Par Raouf KHALSI

Marche à Paris, dimanche, « contre l’antisémitisme ». 180 mille personnes y ont pris part et, en tête du peloton, il y avait deux ex-présidents : Sarkozy et Hollande. La France insoumise de Mélenchon n’en était naturellement pas, ni encore le Front populaire pour des raisons qu’il est aisé de deviner.

Du coup, les chaînes françaises se sont, toutes, emparées de « l’évènement », réservant à peine quelques secondes à ce qui se passe à Gaza et oubliant systématiquement le carnage qui s’y déploie.

Pourquoi cette marche « contre l’antisémitisme », et en ce moment précis où une effroyable machine de guerre sioniste opte pour le concept hitlérien de « la solution finale » ? A savoir que ce que préparait Hitler pour l’extermination des Juifs, Netanyahu le reprend à son compte pour exterminer les Palestiniens. Et, encore, dans les plans du Likoud, une fois Gaza vidée de ses autochtones, des colonies juives s’y installeront.

De quel « antisémitisme » parle donc une bonne partie de la bienpensance française ?

Ce jeu de rhétorique et d’anti-symbolisme n’en cache pas moins deux tendances bien ancrées dans l’imaginaire collectif français.

D’abord, la repentance drapée de ce sursaut « contre l’antisémitisme ». C’est que la France cherche à se dédouaner de Vichy et de l’aliénation au nazisme sur la question juive. Parce que la France ne se libère toujours pas de l’antisémitisme, parce qu’encore deux démons sommeillent dans les tréfonds de l’âme française : parcelle d’une âme arabe (l’Algérie) couplée avec une autre tenant à une âme juive (Vichy).

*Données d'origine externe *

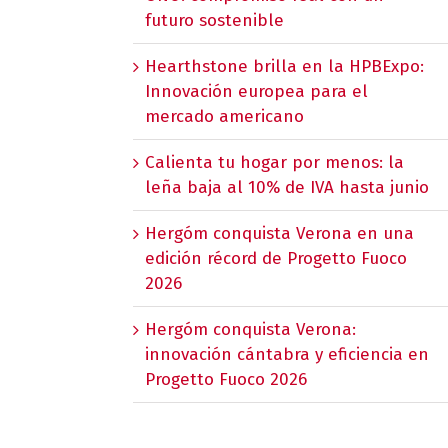
futuro sostenible
Hearthstone brilla en la HPBExpo:
Innovación europea para el
mercado americano
Calienta tu hogar por menos: la
leña baja al 10% de IVA hasta junio
Hergóm conquista Verona en una
edición récord de Progetto Fuoco
2026
Hergóm conquista Verona:
innovación cántabra y eficiencia en
Progetto Fuoco 2026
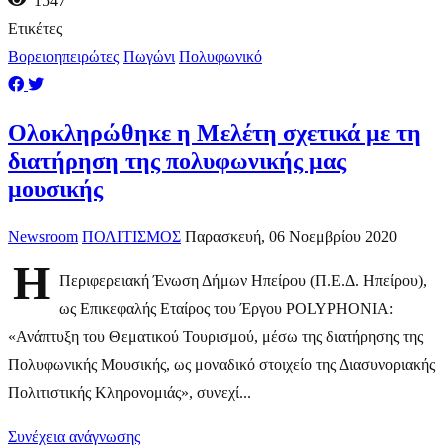
1547
Ετικέτες
Βορειοηπειρώτες
Πωγώνι
Πολυφωνικό
Ολοκληρώθηκε η Μελέτη σχετικά με τη
διατήρηση της πολυφωνικής μας
μουσικής
Newsroom
ΠΟΛΙΤΙΣΜΟΣ
Παρασκευή, 06 Νοεμβρίου 2020
H
Περιφερειακή Ένωση Δήμων Ηπείρου (Π.Ε.Δ. Ηπείρου),
ως Επικεφαλής Εταίρος του Έργου POLYPHONIA:
«Ανάπτυξη του Θεματικού Τουρισμού, μέσω της διατήρησης της
Πολυφωνικής Μουσικής, ως μοναδικό στοιχείο της Διασυνοριακής
Πολιτιστικής Κληρονομιάς», συνεχί...
Συνέχεια ανάγνωσης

La deuxième tendance consiste à conspuer vertement tout ce qui est arabe et tout ce qui est musulman. Daech, création américaine, est, à peu de frais et abusivement assimilé à l’islam dans les soubassements de sa quintessence, et cet amalgame n’en pénalise pas moins les Maghrébins dans un package subversif et induit par une politique d’Etat prompte à enclencher des représailles à leur encontre.

Sauf qu’une marche comme celle de dimanche n’a finalement d’autre conséquence que d’attiser les feux croisés de l’éternelle guerre ethnologique entre Arabes et Juifs, même si, aujourd’hui, on voit bien que les Arabes eux-mêmes ne savent plus faire la différence entre leurs multiples racines ethniques et leur première religion. Nous sommes, en fait, en plein bourbier et dont les connotations dépassent le roman des origines des uns et des autres. Certitudes ébranlées et le sommet arabe tout autant que la marche de dimanche vient nous sommer de nous taire face au crime. Par ricochet, Netanyahu ne fait qu’étendre le domaine de la haine. Cela fait qu’il faut non seulement désespérer de l’homme, mais de l’Humanité toute entière. Pour revenir à cette marche, voilà donc un échantillonnage de la bravade effrontée : bomber le torse pour le sémitisme alors que des enfants et des femmes meurent, tués par une machine sioniste.